4. Chunk into per-field structured JSON

python scripts/parse_blocks.py

Walks each raw_text/ file, splits it into the 10 sections (A–J), and keys every numbered field block (A0, A1, …, J3) with its raw text. Output: data/json/<year_label>/blocks.json.

This step works on the standard CDS template and rarely needs adjusting. If a year fails, the most likely culprit is a section header that uses a non-standard label — search for SECTION_HEADERS in parse_blocks.py and add a regex variant.

Step 2.5 (optional): ingesting HTML-published CDSes

Some institutions (MIT after 2017-18, a handful of others) publish their CDS as web pages instead of PDF files. To pull those in, add a parallel manifest:

# scripts/manifest_html.py
HTML_MANIFEST = [
    ("2024-2025", "https://ir.example.edu/projects/2024-25-common-data-set/"),
    ("2023-2024", "https://web.archive.org/web/2024/https://ir.example.edu/cds-2024/"),
    # Wayback URLs are fine for years that have rolled off the live site.
]

Then:

python scripts/fetch_html.py

This downloads each page, strips nav/footer/script tags, and saves raw_text/cds-<year>.txt in the same format pdftotext produces. After that, the rest of the pipeline (parse_blocks.py → extract_metrics.py → validate.py) runs unchanged.

5. Extract clean numeric tables

python scripts/extract_metrics.py

Reads data/json/*/blocks.json and produces long-format CSVs in data/csv/:

File	What it covers
`admissions_summary.csv`	applied / admitted / enrolled per year
`admissions_by_sex.csv`	same broken out by male/female/unknown
`test_scores.csv`	SAT & ACT 25th/50th/75th percentiles
`enrollment_summary.csv`	undergrad/grad × FT/PT × M/F
`tuition_and_fees.csv`	tuition, fees, food/housing, books, transport
`financial_aid_summary.csv`	avg need-based grant / loan / aid package
`faculty_summary.csv`	total faculty + student/faculty ratio
`graduation_rates.csv`	4/5/6-yr grad rates + freshman retention
`all_fields_long.csv`	every field × every year (searchable index)

6. Validate

python scripts/validate.py

Picks 19 random extracted values and confirms each appears verbatim in the source PDF text. Writes docs/VALIDATION.md with results. The Stanford benchmark hit 100% pass rate. New universities should also hit 90%+; lower indicates a parser quirk to investigate.

7. Wrap as a repo (optional)

git init -b main
git add -A
git commit -m "Initial release: <university> CDS"
gh repo create <university>cds --public --source=. --push

What this skill does NOT extract automatically

The CDS contains some multi-dimensional tables that don't fit a flat (year, metric, value) shape.
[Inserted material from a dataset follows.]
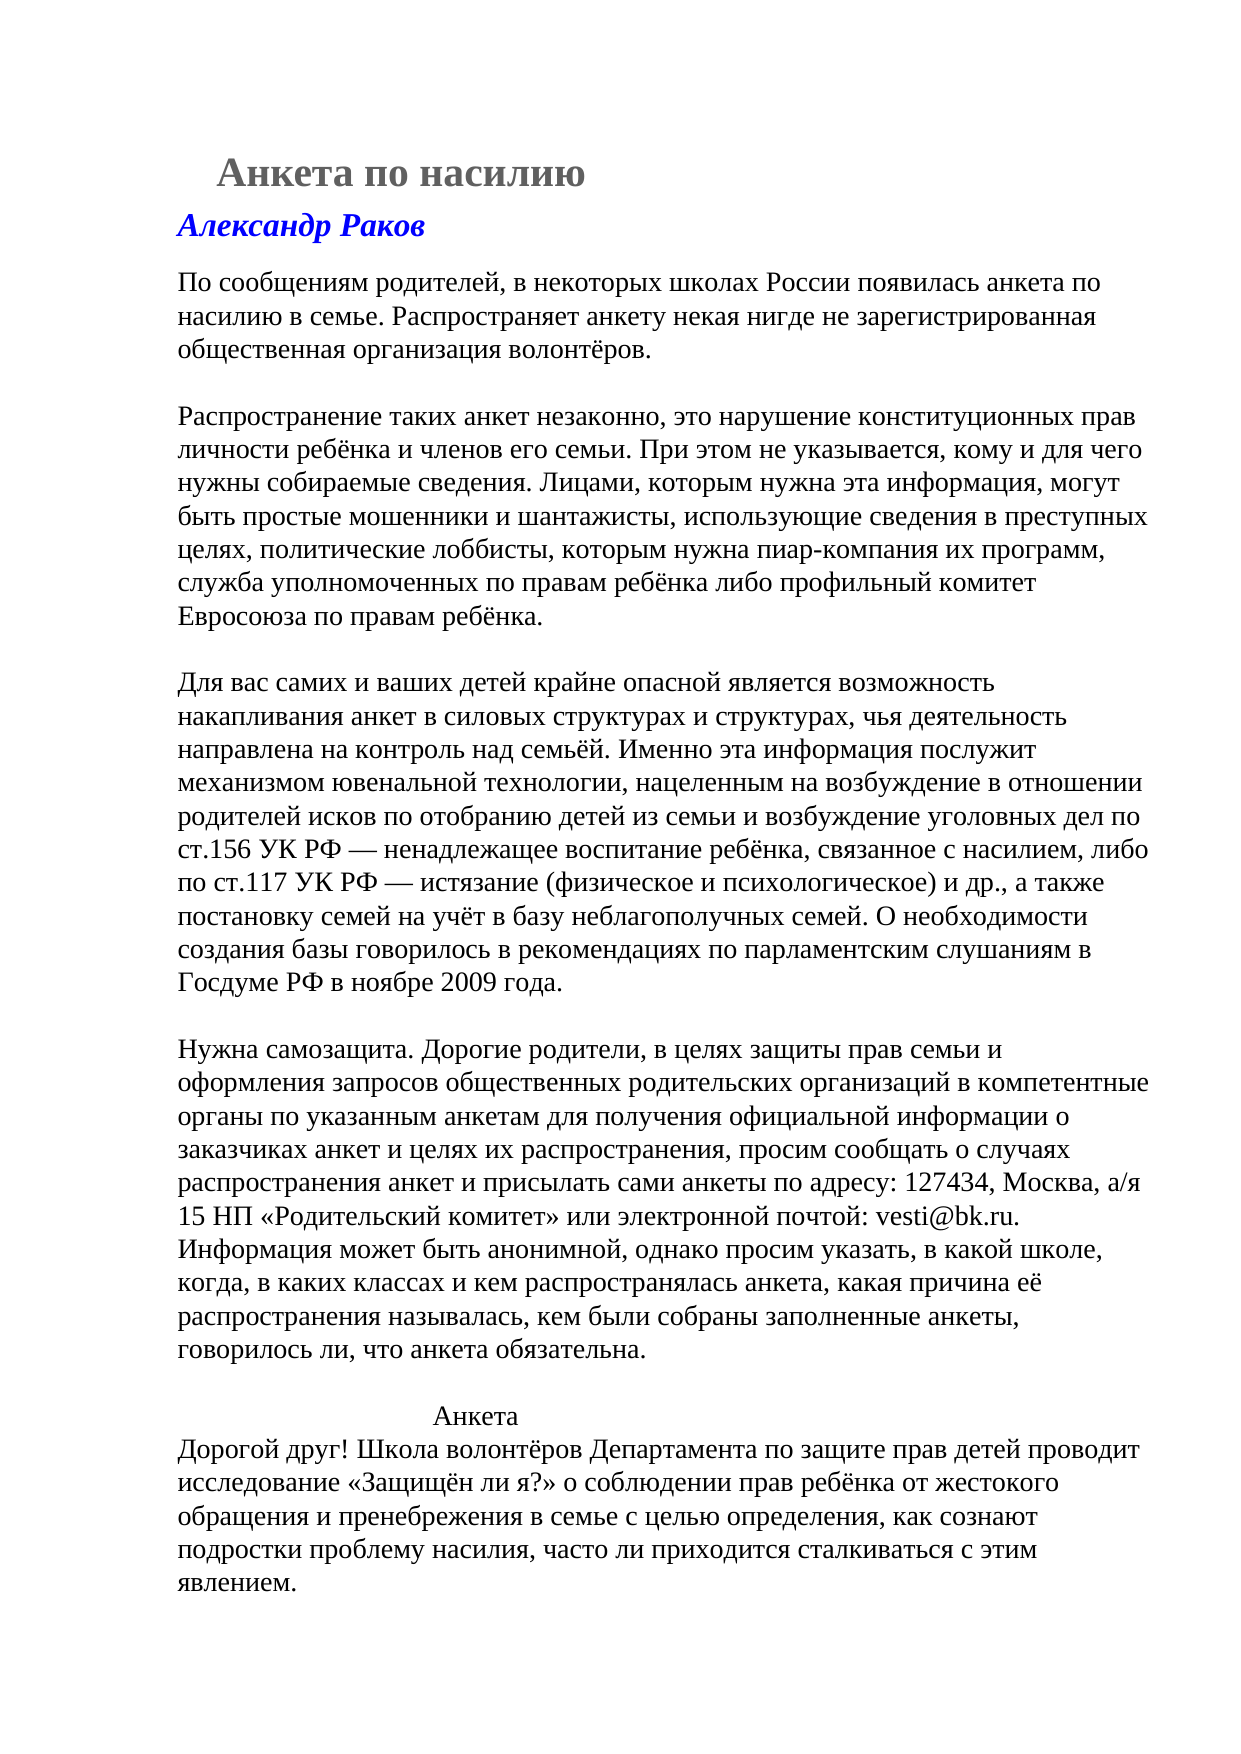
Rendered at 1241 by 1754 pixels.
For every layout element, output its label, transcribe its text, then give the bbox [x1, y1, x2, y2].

They are preserved verbatim in data/json/<year>/blocks.json under the relevant field code, but adding them to the curated CSVs requires a custom extractor:

B2 — Enrollment by race/ethnicity (categories changed in 2010 and 2024)
C7 — Importance of admissions factors (categorical: Very Important / …)
H1 — Total dollars awarded × aid type × need-based vs. non-need-based
H2 / H2A — Lettered subrows A–N for aid recipients
I3 — Class size distribution histogram
J1 — Most common fields of study (CIP-coded)

When the user asks for one of these, work from blocks.json[<section>][<field>]['raw_text'] and follow the extractor pattern in extract_metrics.py.

Adapting to a new university

The four scripts are mostly institution-agnostic — they target standard CDS field codes. The only files you typically need to change are:

manifest.py — list the institution's PDFs.
Section headers in parse_blocks.py — only if the institution uses unusual capitalization or wording (e.g. "ENROLLMENT" vs. "Enrollment").

Spot-check the first run with validate.py — if the pass rate is below 80%, look at any failing rows and tighten the extractor regexes in extract_metrics.py.